Dennis Stalzman has been around long enough to remember when UFCW members helped Safeway though rough financial times with wage freezes and cut backs in Sunday pay. Now that the company is one of the most profitable supermarkets in the country, he is a little puzzled and more than a little angry at the Safeway’s current contract offer. "What they have on the table is outrageous, it’s humiliating—a slap in the face," he says.

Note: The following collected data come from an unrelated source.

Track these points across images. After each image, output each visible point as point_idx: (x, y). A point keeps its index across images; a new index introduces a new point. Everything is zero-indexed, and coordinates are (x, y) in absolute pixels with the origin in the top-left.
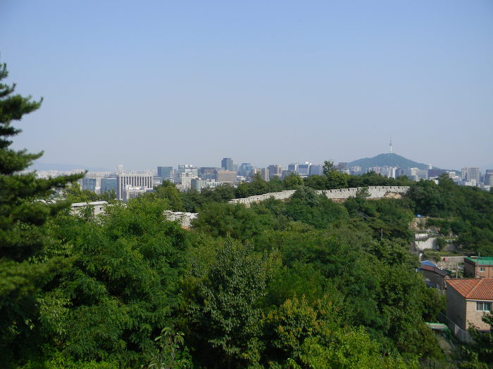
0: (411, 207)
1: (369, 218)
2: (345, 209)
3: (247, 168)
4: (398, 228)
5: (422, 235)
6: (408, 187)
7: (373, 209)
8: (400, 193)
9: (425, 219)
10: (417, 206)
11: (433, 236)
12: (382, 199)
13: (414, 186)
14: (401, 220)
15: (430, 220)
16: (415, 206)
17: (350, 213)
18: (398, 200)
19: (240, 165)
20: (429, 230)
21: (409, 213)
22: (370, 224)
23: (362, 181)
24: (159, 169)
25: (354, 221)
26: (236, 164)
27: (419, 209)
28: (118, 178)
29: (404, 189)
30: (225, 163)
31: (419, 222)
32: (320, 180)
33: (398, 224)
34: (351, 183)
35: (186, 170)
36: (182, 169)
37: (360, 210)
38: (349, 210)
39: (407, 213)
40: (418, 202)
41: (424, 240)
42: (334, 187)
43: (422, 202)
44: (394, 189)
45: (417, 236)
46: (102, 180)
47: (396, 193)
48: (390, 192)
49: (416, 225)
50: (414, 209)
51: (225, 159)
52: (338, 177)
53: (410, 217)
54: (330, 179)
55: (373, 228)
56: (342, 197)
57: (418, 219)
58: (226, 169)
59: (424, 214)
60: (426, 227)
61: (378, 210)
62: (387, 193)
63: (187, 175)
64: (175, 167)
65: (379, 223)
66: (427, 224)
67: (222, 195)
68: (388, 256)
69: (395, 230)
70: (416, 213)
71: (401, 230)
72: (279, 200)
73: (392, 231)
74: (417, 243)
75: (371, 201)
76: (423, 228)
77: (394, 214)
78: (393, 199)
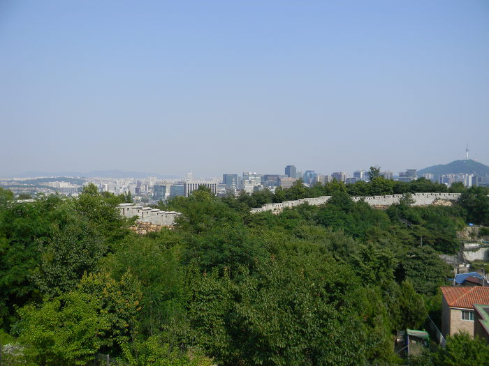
0: (462, 215)
1: (412, 226)
2: (386, 215)
3: (311, 175)
4: (443, 237)
5: (473, 245)
6: (460, 194)
7: (418, 215)
8: (451, 201)
9: (477, 229)
10: (469, 214)
11: (485, 247)
12: (430, 206)
13: (466, 193)
14: (447, 228)
15: (483, 230)
16: (466, 214)
17: (392, 220)
18: (447, 207)
19: (304, 172)
20: (482, 240)
21: (460, 221)
22: (412, 231)
23: (409, 187)
24: (225, 177)
25: (394, 228)
26: (300, 171)
27: (471, 217)
28: (185, 185)
29: (455, 196)
30: (289, 170)
31: (471, 231)
32: (363, 186)
33: (444, 233)
34: (397, 189)
35: (250, 177)
36: (246, 176)
37: (403, 216)
38: (391, 217)
39: (457, 221)
40: (470, 209)
41: (474, 250)
42: (378, 194)
43: (475, 210)
44: (444, 196)
45: (466, 246)
46: (171, 186)
47: (446, 200)
48: (439, 199)
49: (467, 234)
50: (465, 218)
51: (289, 167)
52: (383, 183)
53: (459, 226)
54: (374, 186)
55: (415, 236)
56: (386, 203)
57: (470, 228)
58: (289, 176)
59: (477, 223)
60: (479, 237)
61: (424, 218)
62: (437, 200)
63: (250, 182)
64: (240, 175)
65: (422, 231)
66: (479, 233)
67: (258, 200)
68: (375, 259)
69: (440, 239)
70: (468, 222)
71: (447, 240)
72: (314, 205)
73: (436, 240)
74: (465, 253)
75: (416, 208)
76: (475, 238)
77: (440, 222)
78: (441, 207)
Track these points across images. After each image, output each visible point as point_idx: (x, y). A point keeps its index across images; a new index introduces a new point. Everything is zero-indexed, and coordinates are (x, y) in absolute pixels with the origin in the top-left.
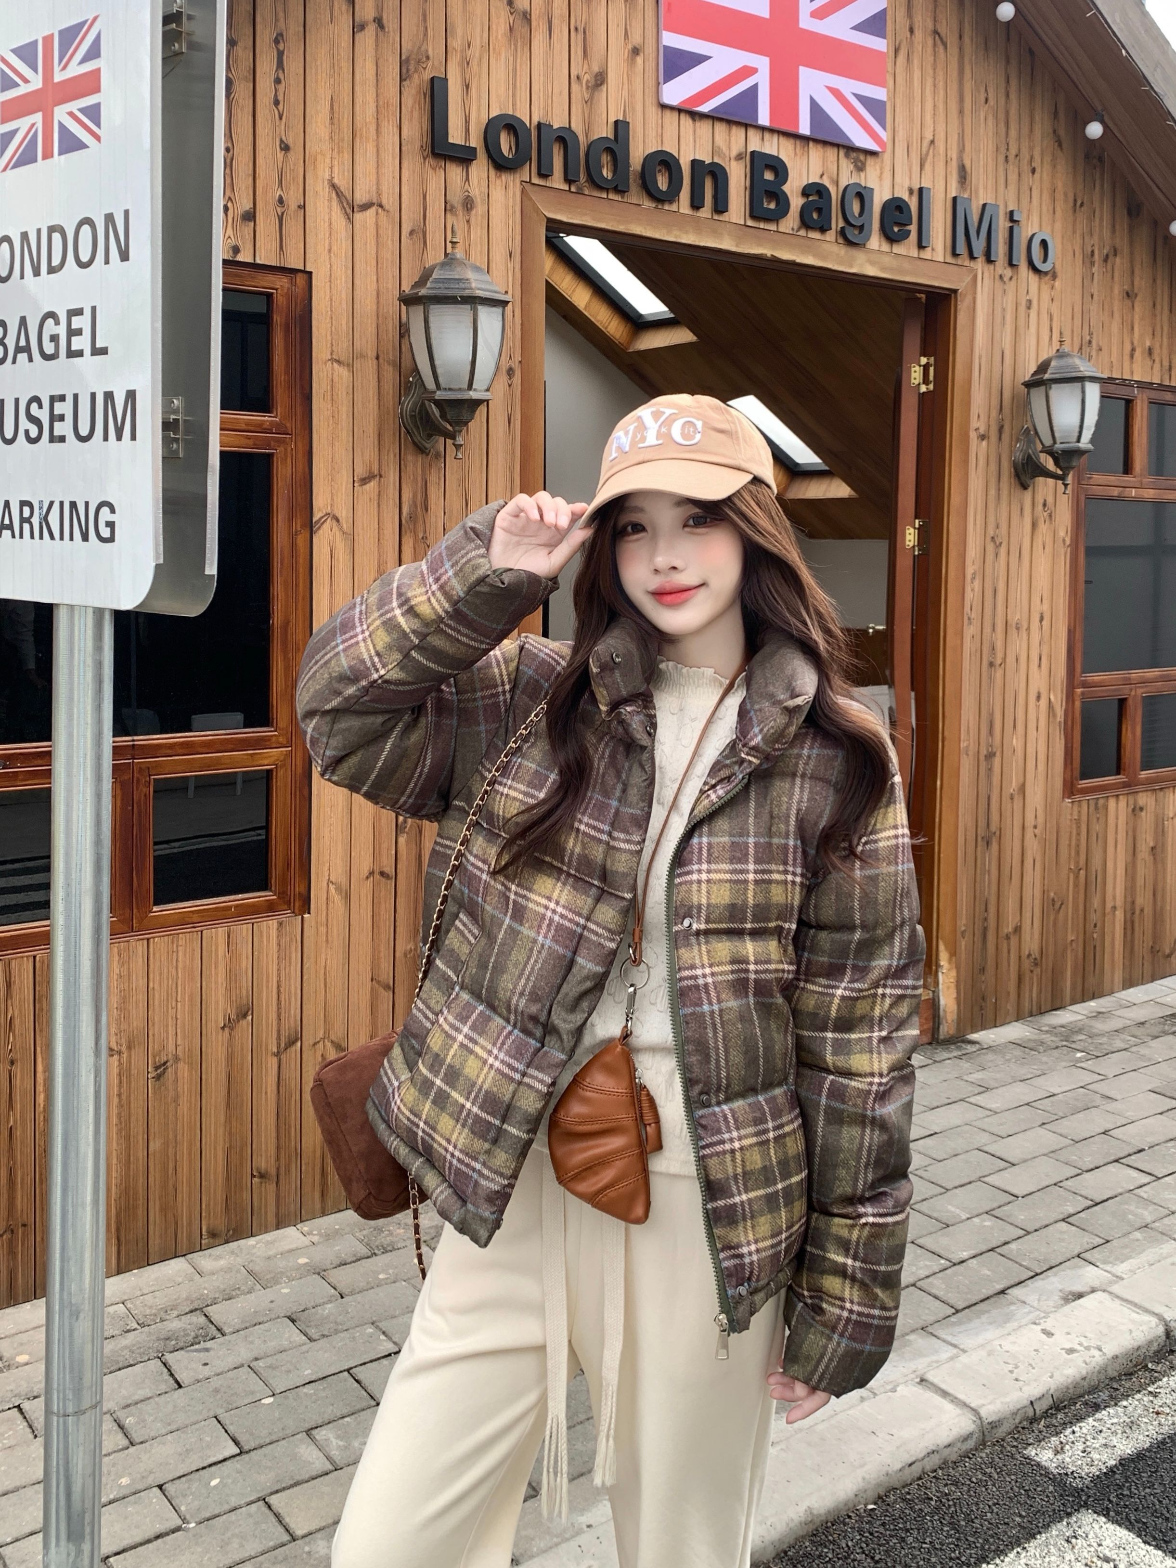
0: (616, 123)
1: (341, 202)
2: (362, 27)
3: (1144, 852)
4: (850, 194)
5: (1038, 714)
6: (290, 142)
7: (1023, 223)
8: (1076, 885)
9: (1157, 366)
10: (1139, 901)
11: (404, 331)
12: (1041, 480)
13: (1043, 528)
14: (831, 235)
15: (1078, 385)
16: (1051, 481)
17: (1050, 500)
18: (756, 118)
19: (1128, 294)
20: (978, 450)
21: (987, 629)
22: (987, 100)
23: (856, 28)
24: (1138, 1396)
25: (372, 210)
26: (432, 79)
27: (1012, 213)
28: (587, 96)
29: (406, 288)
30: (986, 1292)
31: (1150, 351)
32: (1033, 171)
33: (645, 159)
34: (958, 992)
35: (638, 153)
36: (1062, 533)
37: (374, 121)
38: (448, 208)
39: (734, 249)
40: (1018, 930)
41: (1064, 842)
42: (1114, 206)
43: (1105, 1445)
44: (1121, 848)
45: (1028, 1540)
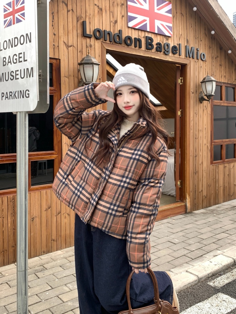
0: (119, 30)
1: (66, 45)
2: (69, 11)
3: (226, 175)
4: (166, 45)
5: (205, 148)
6: (56, 34)
7: (199, 51)
8: (213, 182)
9: (226, 79)
10: (226, 185)
11: (79, 71)
12: (204, 101)
13: (205, 111)
14: (162, 53)
15: (211, 82)
16: (206, 101)
17: (206, 106)
18: (147, 30)
19: (220, 65)
20: (192, 95)
21: (195, 131)
22: (192, 27)
23: (166, 12)
24: (229, 273)
25: (72, 47)
26: (83, 21)
27: (197, 49)
28: (113, 25)
29: (79, 62)
30: (198, 256)
31: (225, 76)
32: (201, 41)
33: (125, 37)
34: (191, 203)
35: (124, 36)
36: (209, 112)
37: (72, 30)
38: (87, 47)
39: (143, 55)
40: (202, 191)
41: (211, 173)
42: (217, 47)
43: (223, 281)
44: (222, 174)
45: (208, 298)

Along with draconian cuts to health care benefits, the contract Safeway is proposing to approximately 15,000 Phoenix Local 99 members also includes no wage increases, cuts in Sunday and holiday pay, elimination of overtime after eight hours—as well as language that would virtually make it impossible for part-timers to ever qualify for health care coverage. "Everyone is concerned," he says. "These are strike issues." The Local 99 members could be on strike by October 25 when their contract with Safeway and Kroger expires.

In the Midwest, 7,000 Indianapolis, Ind., Local 700 members could be on strike by November 1, if Kroger remains insistent on wholesale cuts to health care and pension benefits. "Cuts to our health care benefits would spiral out of control if we accepted the Kroger proposal," says Mark Shearer a 32-year employee and UFCW member. "Every year Kroger makes record profits, and all they bring to the table is the blues."

Kroger worker Brandon Ivy, a two-year Local 700, member sizes up the Indiana situation bluntly: "It’s going to take a strike to get anything accomplished with this company. We all need to help each other out. We need to be like family."